At long last, our chance has arrived. On November 3, Dunkin’ Donuts will roll out its not-a-cronut, known simply as the “croissant donut” for a limited time. The recipe is not quite the same as the one we saw in foreign markets, a spokesman tells us. And it is definitely not the same as the recipe used to make the famous Cronut at the Dominique Ansel Bakery in New York. That process is quite labor intensive, resulting in a very limited supply of Cronuts each day, the kind that creates black markets and hours-long waiting times. “Are we copying a specific bakery in New York? The answer is no,” John Costello, Dunkin’s president of global marketing and innovation, tells the Associated Press, unconvincingly.
Much has already been written of a tongue-and-cheek nature about the Dunkin’ Definitely-Not-A-Cronut-So-Don’t-Sue-Us, as well as the chutzpah with which they deny its genesis. But should we be surprised to see it arriving to fast food menus? This is how food trends work, after all. The foodie world develops an idea that seems très choquant. Say: bacon in desserts. Or eating kale even though it seems like chewing on a house plant. Eventually, these trends proliferate. We see them in more and more restaurants. And finally, they are watered down and marketed to the masses. We end up with bacon sundaes at Burger King and sautéed kale at Panda Express. Then, like Dr. Frankenstein, the foodies turn around and scoff at their monstrous creation. It is a bit like Miranda Priestley’s derisive explanation of Andy’s cerulean sweater in The Devil Wears Prada. Clothing trends, too, move from runway to clearance bin, with the execution suffering a bit along the way. Thus did the cronut go from Dominique Ansel Bakery to other high-end bakeries that tried their own takes on the idea to… finally, at the end of the line, Dunkin’ Donuts.

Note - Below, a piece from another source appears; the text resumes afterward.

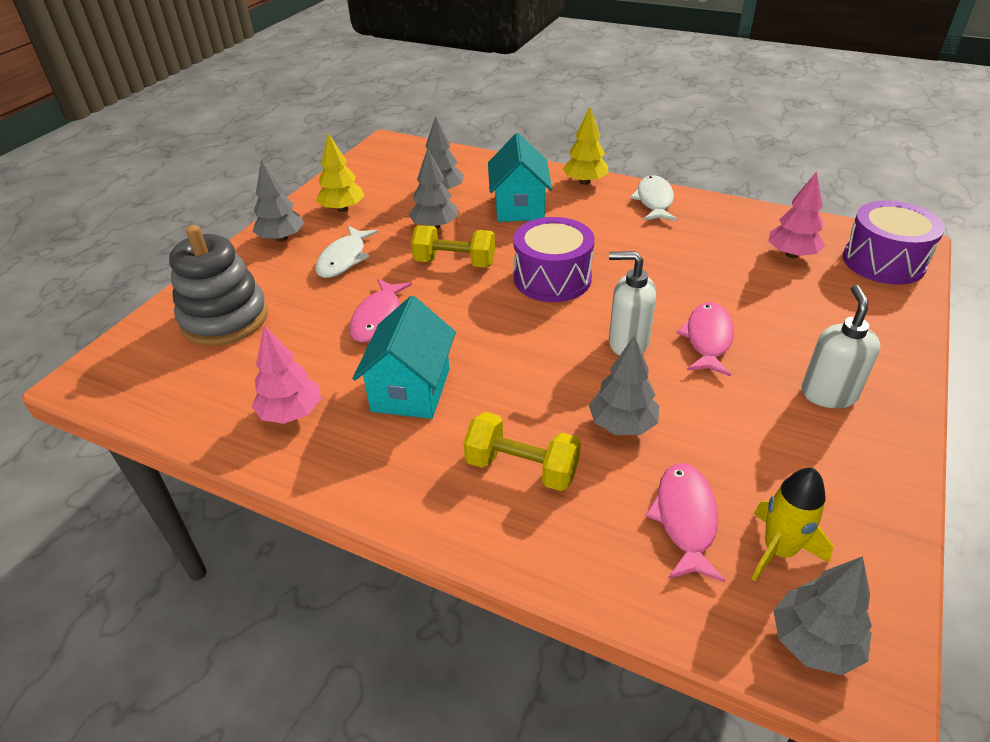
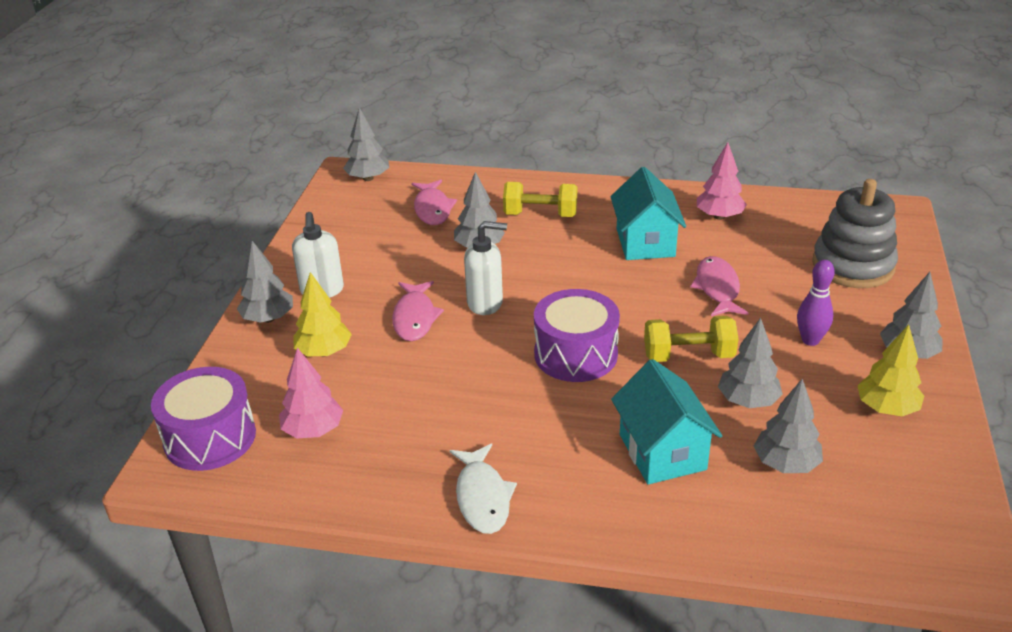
camera: 165 degrees right, 5 degrees down
(344, 259) = (810, 340): white fish -> purple bowling pin
(585, 182) = (591, 522): yellow tree -> yellow tree (324, 352)
(779, 550) = (379, 205): yellow rocket -> none
(882, 367) = (268, 318): none -> grey tree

Will the croissant donut be good? If you are the kind of person who seeks it out ironically, then no, probably not in the way you want it to be. But it will be $2.49, and you will not have to wait in line for it. And there’s something to be said for having the ability to eat a knock-off croissant donut on a whim. And better yet, the forbidden foreign cronut is forbidden no more.
Christopher Hughes contributed reporting.